Keypoint coordinate data
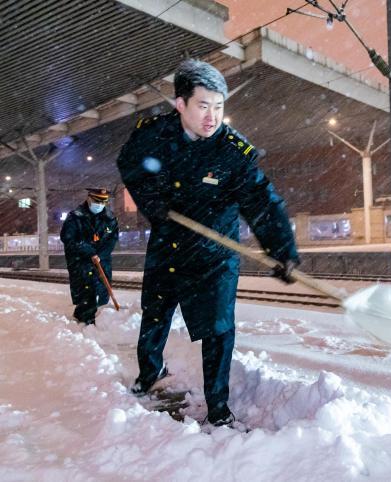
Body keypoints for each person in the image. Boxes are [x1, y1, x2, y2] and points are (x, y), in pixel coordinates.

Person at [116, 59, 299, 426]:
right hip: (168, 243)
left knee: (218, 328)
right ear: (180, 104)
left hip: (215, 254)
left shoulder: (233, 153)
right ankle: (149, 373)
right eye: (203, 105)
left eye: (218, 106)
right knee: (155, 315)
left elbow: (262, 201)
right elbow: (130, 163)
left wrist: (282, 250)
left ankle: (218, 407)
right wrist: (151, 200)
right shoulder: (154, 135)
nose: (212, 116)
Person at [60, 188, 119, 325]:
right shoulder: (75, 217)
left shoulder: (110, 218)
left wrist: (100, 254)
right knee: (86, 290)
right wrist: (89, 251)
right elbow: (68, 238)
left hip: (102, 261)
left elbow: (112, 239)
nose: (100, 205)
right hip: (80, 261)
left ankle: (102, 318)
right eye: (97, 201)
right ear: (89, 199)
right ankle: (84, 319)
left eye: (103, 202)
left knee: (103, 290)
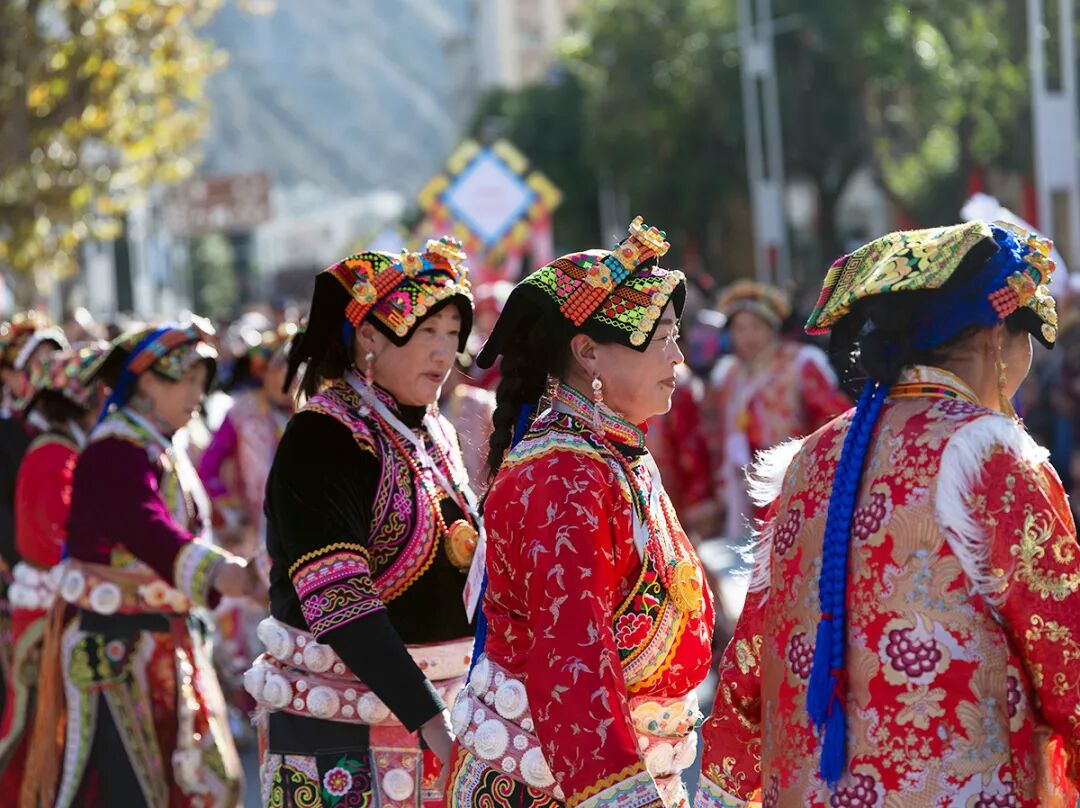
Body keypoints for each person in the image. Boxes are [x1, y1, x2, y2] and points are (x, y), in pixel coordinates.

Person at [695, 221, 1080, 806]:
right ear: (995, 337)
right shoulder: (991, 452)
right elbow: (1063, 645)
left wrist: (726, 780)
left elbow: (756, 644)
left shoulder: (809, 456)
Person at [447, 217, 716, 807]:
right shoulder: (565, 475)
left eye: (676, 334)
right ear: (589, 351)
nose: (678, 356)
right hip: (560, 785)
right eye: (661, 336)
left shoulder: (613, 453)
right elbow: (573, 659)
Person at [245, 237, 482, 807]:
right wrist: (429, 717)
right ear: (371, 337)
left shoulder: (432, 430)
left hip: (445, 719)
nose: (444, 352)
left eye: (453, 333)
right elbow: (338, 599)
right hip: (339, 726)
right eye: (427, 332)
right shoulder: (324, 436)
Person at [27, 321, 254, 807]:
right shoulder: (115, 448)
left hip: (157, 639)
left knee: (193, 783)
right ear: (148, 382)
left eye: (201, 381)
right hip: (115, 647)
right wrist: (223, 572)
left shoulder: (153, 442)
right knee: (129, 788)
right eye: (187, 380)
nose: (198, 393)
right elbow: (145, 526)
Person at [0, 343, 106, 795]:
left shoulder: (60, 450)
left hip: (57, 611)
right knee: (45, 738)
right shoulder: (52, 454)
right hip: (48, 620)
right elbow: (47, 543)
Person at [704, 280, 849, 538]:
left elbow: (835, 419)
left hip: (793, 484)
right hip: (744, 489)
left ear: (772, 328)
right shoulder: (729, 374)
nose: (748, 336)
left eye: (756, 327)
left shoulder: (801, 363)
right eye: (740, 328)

- _Task description_: What is needed is a verbatim transcription of the records, minus the pictures.

- _Solution_:
Body keypoints for each person in the image. Boxes are [x1, y1, x2, y2] and points are (x, y), in pixel coordinates.

Person at [116, 59, 299, 426]:
right hip: (168, 243)
left knee: (218, 328)
right ear: (180, 104)
left hip: (215, 254)
left shoulder: (233, 153)
right ankle: (149, 373)
right eye: (203, 105)
left eye: (218, 106)
right knee: (155, 315)
left elbow: (262, 201)
right elbow: (130, 163)
left wrist: (282, 250)
left ankle: (218, 407)
right wrist: (151, 200)
right shoulder: (154, 135)
nose: (212, 116)
Person at [60, 188, 119, 325]:
right shoulder: (75, 217)
left shoulder: (110, 218)
left wrist: (100, 254)
right knee: (86, 290)
right wrist: (89, 251)
right elbow: (68, 238)
left hip: (102, 261)
left elbow: (112, 239)
nose: (100, 205)
right hip: (80, 261)
left ankle: (102, 318)
right eye: (97, 201)
right ear: (89, 199)
right ankle: (84, 319)
left eye: (103, 202)
left knee: (103, 290)
Body keypoints for each person in the image. Boxes are [x1, y1, x2, y2] and points are (x, y), in pixel coordinates.

Person at [695, 221, 1080, 806]:
right ear: (995, 337)
right shoulder: (991, 452)
right elbow: (1063, 645)
left wrist: (726, 780)
left elbow: (756, 644)
left shoulder: (809, 456)
Person at [447, 217, 716, 807]:
right shoulder: (565, 475)
left eye: (676, 334)
right ear: (589, 351)
nose: (678, 356)
right hip: (560, 785)
right eye: (661, 336)
left shoulder: (613, 453)
right elbow: (573, 659)
Person at [245, 237, 482, 807]:
right wrist: (429, 717)
right ear: (371, 337)
left shoulder: (432, 430)
left hip: (445, 719)
nose: (444, 352)
left eye: (453, 333)
right elbow: (338, 599)
right hip: (339, 726)
right eye: (427, 332)
right shoulder: (324, 436)
Person at [27, 321, 254, 807]:
right shoulder: (115, 448)
left hip: (157, 639)
left knee: (193, 783)
right ear: (148, 382)
left eye: (201, 381)
right hip: (115, 647)
right wrist: (223, 572)
left shoulder: (153, 442)
right knee: (129, 788)
right eye: (187, 380)
nose: (198, 393)
right elbow: (145, 526)
Person at [0, 343, 106, 795]:
left shoulder: (60, 450)
left hip: (57, 611)
right knee: (45, 738)
right shoulder: (52, 454)
right hip: (48, 620)
right elbow: (47, 543)
Person at [704, 280, 849, 538]:
left elbow: (835, 419)
left hip: (793, 484)
right hip: (744, 489)
left ear: (772, 328)
right shoulder: (729, 374)
nose: (748, 336)
left eye: (756, 327)
left shoulder: (801, 363)
right eye: (740, 328)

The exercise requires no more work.